As we become increasingly aware of the value of our attention, it seems logical that “the rich or tech-savyy cord-cutters… [increasingly watch] commercial-free television on Netflix or Amazon, read eBooks or browse the web on an ad-blocked phone or computer.” The millennium generation has a “growing distaste for advertising and unprecedented willingness to pay for peace and quiet.” “As Michael Wolff points out, television, as a whole, [is] now reliant on subscription charges for 50 percent of its revenue, an unheard-of portion.” But, before you get too excited that this demonstrates we’ve come to our senses and society is eschewing the tired, commercial model, recall that we’ve been here before, several times. Through all of the uncertain transitions from newspapers to radio to television and to the Internet, the advertising industry has been “left for dead at least four separate times over the past hundred years. Again and again, it has seemed as if the party was over, that consumers had fled once and for all, and yet the attention merchants have always found a way to overgrow the bright new machines that seemed to be hacking their way through the old-growth foliage.” And, given the highly addictive nature of the new technologies they get to play with, such as the consumer’s need to check email, get social media updates, satisfy their curiosity when confronted with a juicy “clickbait” headline, or just while away some boredom on a subway car or in a dentist’s waiting room, the attention merchants seem to have little difficulty finding new ways to keep us hooked, for their benefit.

Conclusion

“Free apps” and free television shows aren’t free.
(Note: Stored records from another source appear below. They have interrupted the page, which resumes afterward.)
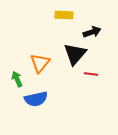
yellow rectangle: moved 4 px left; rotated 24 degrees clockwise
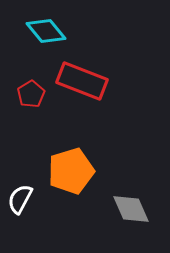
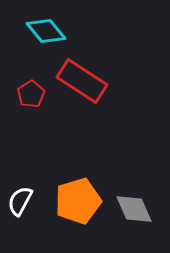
red rectangle: rotated 12 degrees clockwise
orange pentagon: moved 7 px right, 30 px down
white semicircle: moved 2 px down
gray diamond: moved 3 px right
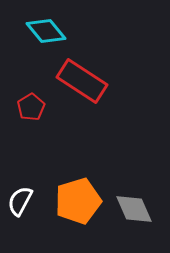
red pentagon: moved 13 px down
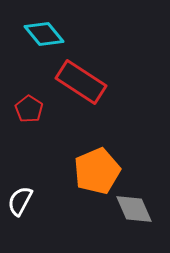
cyan diamond: moved 2 px left, 3 px down
red rectangle: moved 1 px left, 1 px down
red pentagon: moved 2 px left, 2 px down; rotated 8 degrees counterclockwise
orange pentagon: moved 19 px right, 30 px up; rotated 6 degrees counterclockwise
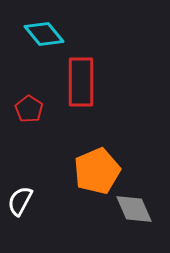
red rectangle: rotated 57 degrees clockwise
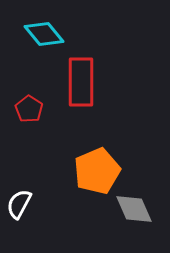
white semicircle: moved 1 px left, 3 px down
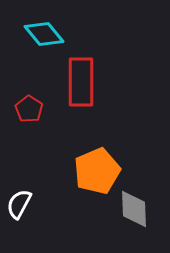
gray diamond: rotated 21 degrees clockwise
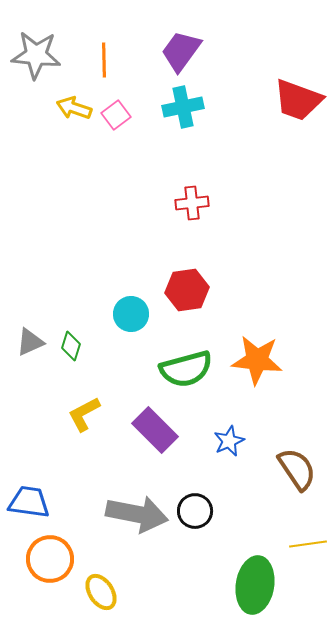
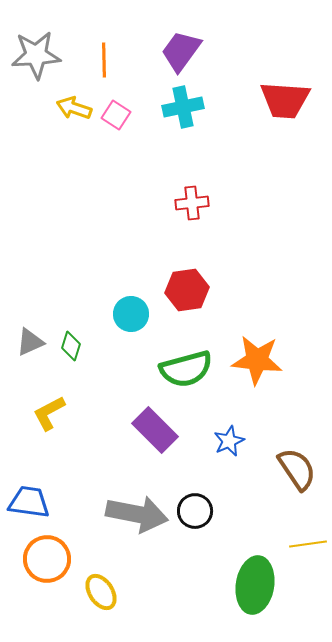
gray star: rotated 9 degrees counterclockwise
red trapezoid: moved 13 px left; rotated 16 degrees counterclockwise
pink square: rotated 20 degrees counterclockwise
yellow L-shape: moved 35 px left, 1 px up
orange circle: moved 3 px left
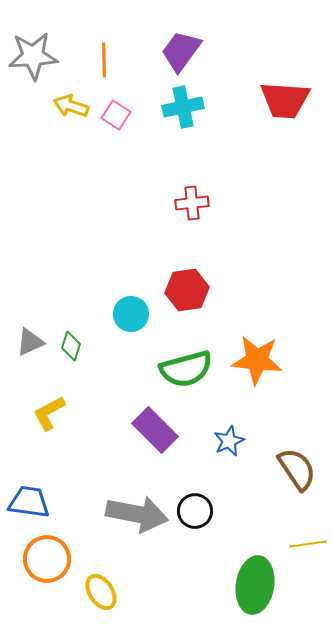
gray star: moved 3 px left, 1 px down
yellow arrow: moved 3 px left, 2 px up
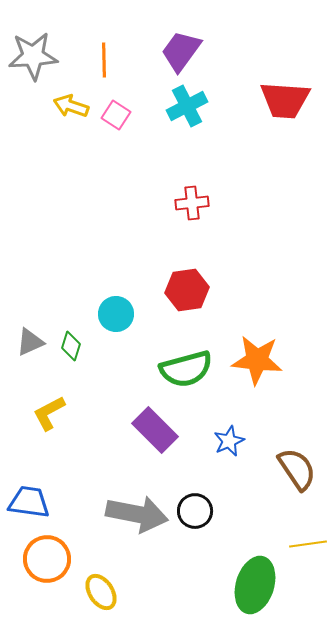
cyan cross: moved 4 px right, 1 px up; rotated 15 degrees counterclockwise
cyan circle: moved 15 px left
green ellipse: rotated 8 degrees clockwise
They come at a price. The price is your attention. Attention that could otherwise be devoted to family, friendship, personal development, exercise or the like, gets siphoned away, often in 30-seconds increments at a time, in the hopes that you’ll come to think more positively about the commercial products placed into your sphere of consciousness.

Tim Wu has written an excellent book. It is as much a review of the history and evolution of these various entertainment mediums as it is a review of the advertising industry which has operated within them. And his book covers so many more topics than the surface I’ve scratched here. I highly recommend this book if the topic is of interest to you.